>> begin PAGE TEXT

Whether you’re extending your garage on the ground floor or adding a new storey on top, there will be one thing on your mind: will I be able to get planning permission for my garage extension?
As with a lot of extensions, your project will either come under permitted development rights or traditional planning permission. So, how to figure out into which box your garage extension falls? If you’ve found yourself scratching your home, then you’ve come to the right place. This guide will cover common garage extensions and their associated planning rules - plus much more!
Want tailored planning advice? Resi is the UK’s leading home extension platform, so we know all about the ins and outs. Book a free consultation with our team here.
There are two planning routes your project could go down: a full planning application for your garage extension or permitted development.
While full planning gives the most creative freedom, permitted development rights remove subjectivity from the process. As long as your designs fit within the guidelines, your council has to give you approval - no matter how notoriously strict they are.
Permitted development rights tend to suit more conservative projects, so if you’ve got a modest extension in mind, this could be the planning route for you. However, not all homes qualify for the scheme.
Properties that are excluded from permitted development rights…
Homes within ‘designated areas’ will either find their rights limited or suspended, and some new builds can also have limited options.
Norfolk or Suffolk Broads
One thing worth checking is whether or not your property is affected by an Article 4 direction. This is where the council or (in rare cases) the Secretary of State has withdrawn specified permitted development rights across a defined area.
Article 4 is usually in effect in conservation areas but sometimes has been expanded to areas outside of this. If affected by Article 4, don’t panic. You can still extend your garage, but you’ll just need to apply for planning permission before you begin.
To find out whether Article 4 may affect your project, you can either reach out to your local authority for advice or discuss your project with a planning expert.
Once you’ve worked out whether or not your home qualifies for permitted development, you can start planning your garage extension. Design guidelines for this planning route are strict, so we always recommend you work with an experienced designer to make sure your project hits the mark.

>> end PAGE TEXT

* _STATED TASK_
Reproduce the entire guide above on planning permission for garage extensions, word for word and without any alteration.

>> begin ITEMS

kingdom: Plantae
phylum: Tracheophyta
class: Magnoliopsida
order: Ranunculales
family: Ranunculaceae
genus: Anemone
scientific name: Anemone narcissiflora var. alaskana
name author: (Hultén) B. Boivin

>> end ITEMS

* _WRITTEN SOLUTION_
Whether you’re extending your garage on the ground floor or adding a new storey on top, there will be one thing on your mind: will I be able to get planning permission for my garage extension?
As with a lot of extensions, your project will either come under permitted development rights or traditional planning permission. So, how to figure out into which box your garage extension falls? If you’ve found yourself scratching your home, then you’ve come to the right place. This guide will cover common garage extensions and their associated planning rules - plus much more!
Want tailored planning advice? Resi is the UK’s leading home extension platform, so we know all about the ins and outs. Book a free consultation with our team here.
There are two planning routes your project could go down: a full planning application for your garage extension or permitted development.
While full planning gives the most creative freedom, permitted development rights remove subjectivity from the process. As long as your designs fit within the guidelines, your council has to give you approval - no matter how notoriously strict they are.
Permitted development rights tend to suit more conservative projects, so if you’ve got a modest extension in mind, this could be the planning route for you. However, not all homes qualify for the scheme.
Properties that are excluded from permitted development rights…
Homes within ‘designated areas’ will either find their rights limited or suspended, and some new builds can also have limited options.
Norfolk or Suffolk Broads
One thing worth checking is whether or not your property is affected by an Article 4 direction. This is where the council or (in rare cases) the Secretary of State has withdrawn specified permitted development rights across a defined area.
Article 4 is usually in effect in conservation areas but sometimes has been expanded to areas outside of this. If affected by Article 4, don’t panic. You can still extend your garage, but you’ll just need to apply for planning permission before you begin.
To find out whether Article 4 may affect your project, you can either reach out to your local authority for advice or discuss your project with a planning expert.
Once you’ve worked out whether or not your home qualifies for permitted development, you can start planning your garage extension. Design guidelines for this planning route are strict, so we always recommend you work with an experienced designer to make sure your project hits the mark.